### OBJETIVO DA TAREFA
Com base no texto sobre o machismo, responda, por favor, às seguintes perguntas:
(a) O que a menina mais nova gritou ao encenar um soco?
(b) No entendimento da menina, segundo o texto, o que é ser homem?
(c) Numa cultura machista, de que pode ser chamado o homem que chora em público?

### TRECHO DO DOCUMENTO
Homem chora, sim senhor!
De minha janela ouvia a discussão entre duas meninas e ambas não deveriam ter dez anos. O motivo da contenda eu não soube mas, vi que a co...

De minha janela ouvia a discussão entre duas meninas e ambas
não deveriam ter dez anos. O motivo da contenda eu não soube mas, vi que a
coisa engrossou num determinado momento. A mais nova encenou um soco e gritou a
todo pulmão: - Vem cá, eu vou lhe mostrar quem é o homem!
Foi esse grito de uma menina que me levou a escrever esse
texto. Afinal, o que significaria “ser homem” para aquela cabecinha loura? No
seu entendimento, já introjetado pela cultura, ser homem é ter a força e o
poder de mando. É aquele que dá as ordens e tem a última palavra. Mas, como uma
pequena criança, como aquela já se revelava tão machista?
Não é fácil filtrar os valores e contra valores de uma determinada
cultura, pois, imerso nela, a pessoa nem sempre percebe quando, simplesmente, a
reproduz. Numa cultura machista é proibido ao homem revelar qualquer forma de
fraqueza como, por exemplo, chorar em público. Se isso acontece ele pode ser
chamado de “mulherzinha,” no diminutivo. O pior é que esse machismo é
introjetado também por algumas mulheres, como foi o caso citado. Por causa
disso, muitas mães não ensinam aos filhos a fazerem comida, trocar a roupa no
bebê, limpar a casa...

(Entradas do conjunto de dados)
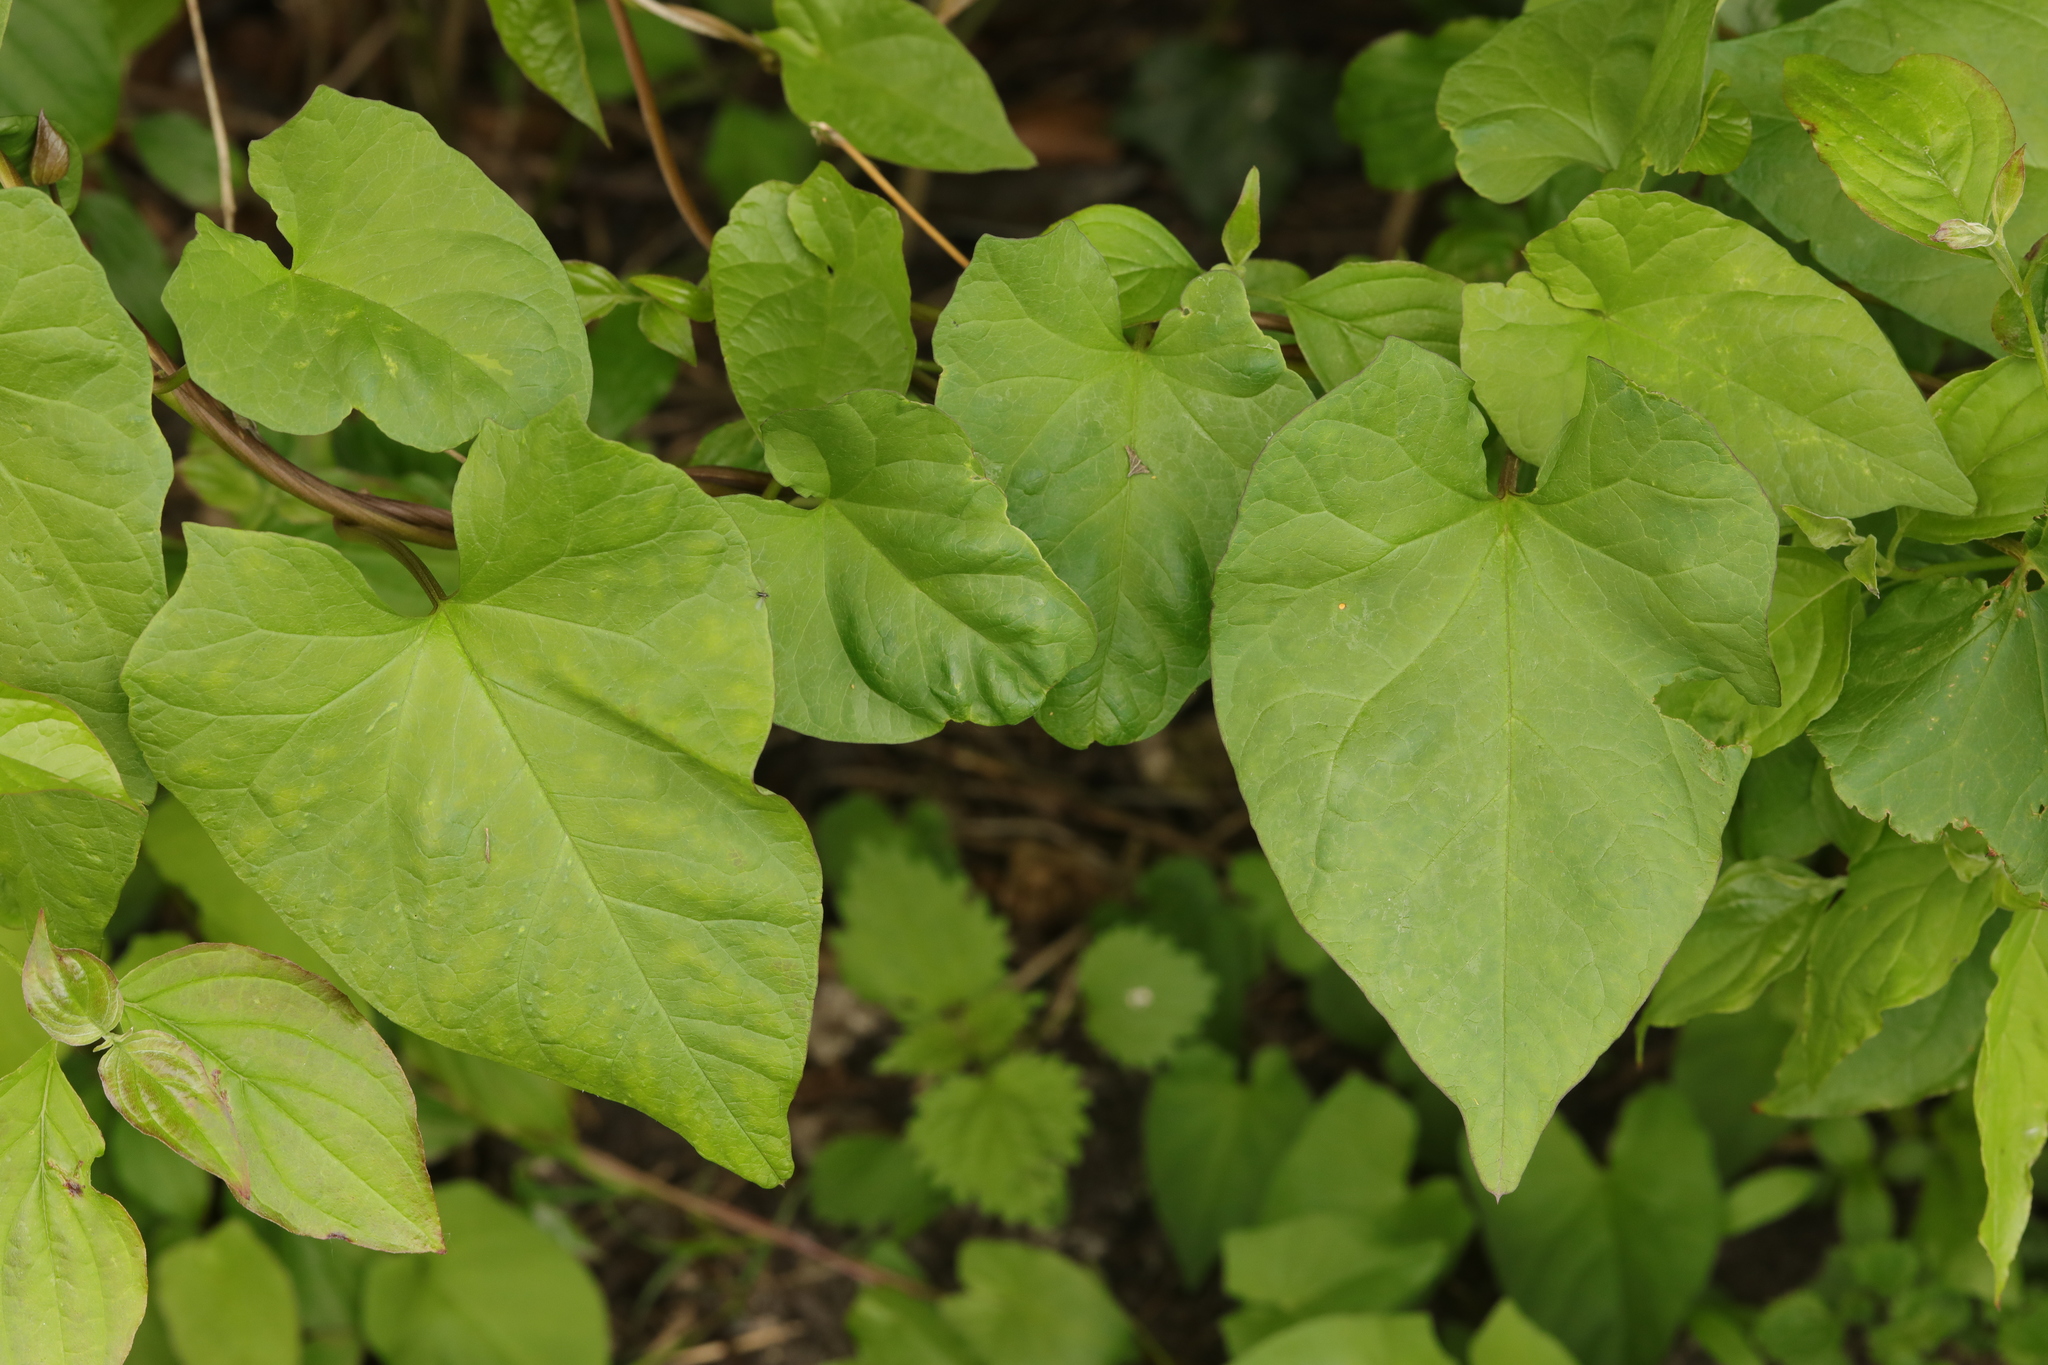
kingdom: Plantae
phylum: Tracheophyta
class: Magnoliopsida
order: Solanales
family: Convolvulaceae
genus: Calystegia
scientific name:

---

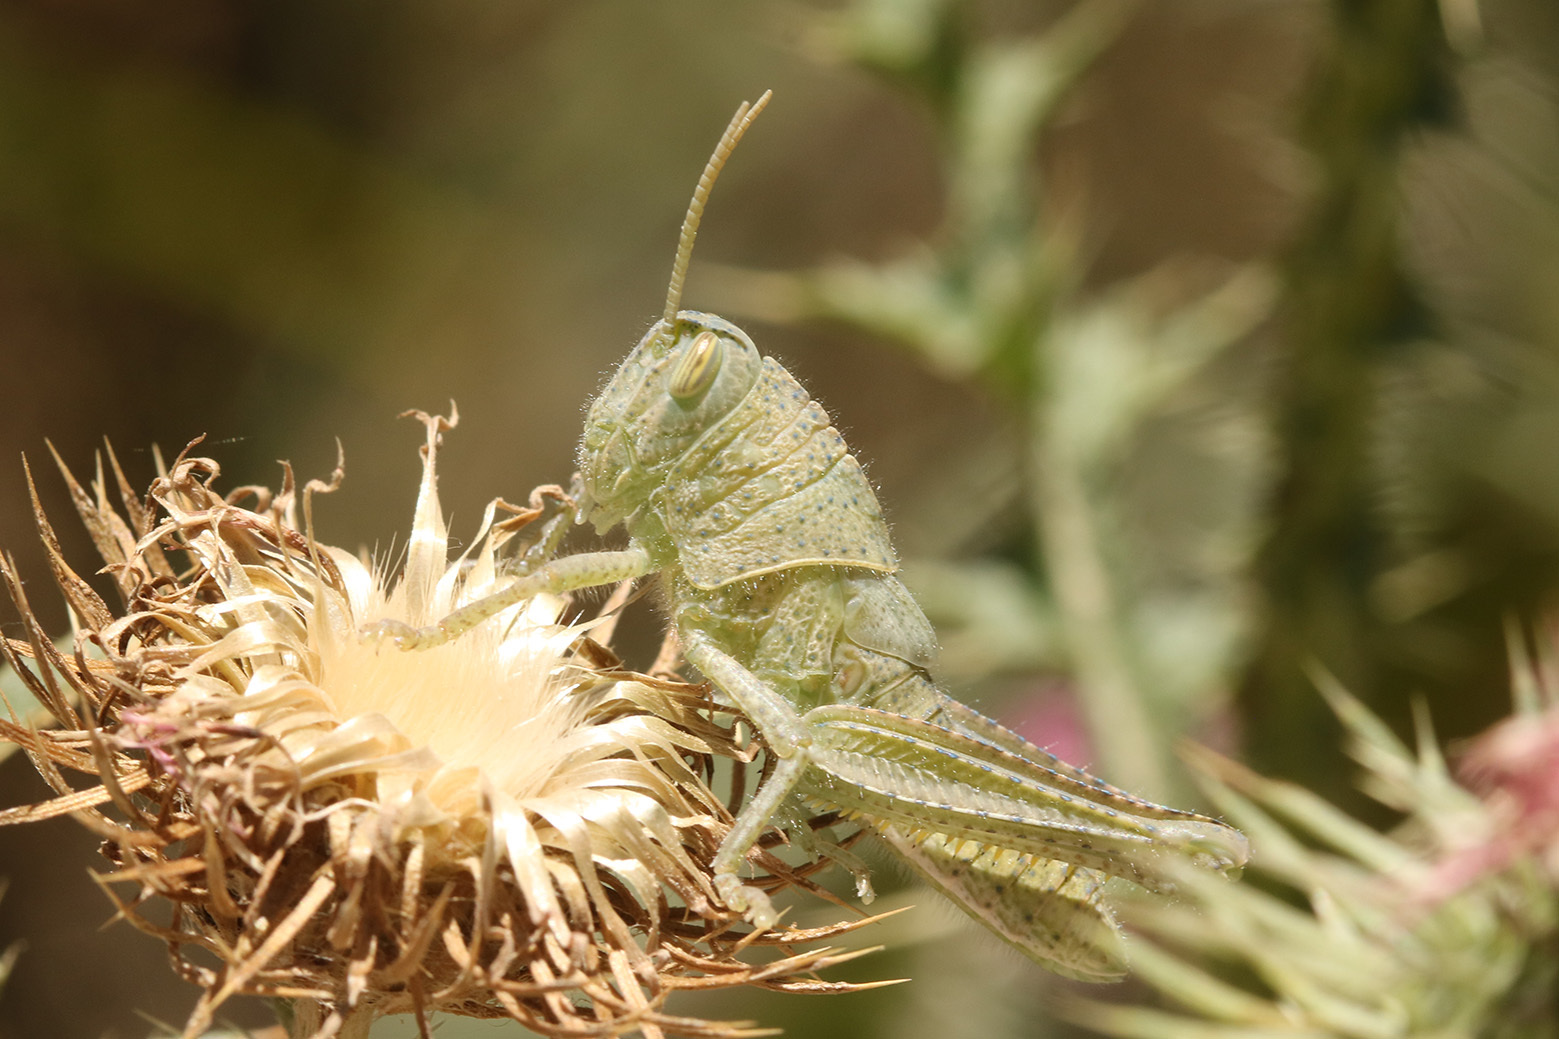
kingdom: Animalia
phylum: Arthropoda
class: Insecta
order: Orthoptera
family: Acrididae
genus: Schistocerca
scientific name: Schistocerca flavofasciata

### RESPOSTA ESPERADA
(a) "Vem cá, eu vou lhe mostrar quem é o homem!"
(b) Ser homem é ter a força e o poder de mando, aquele que dá as ordens e tem a última palavra.
(c) De "mulherzinha", no diminutivo.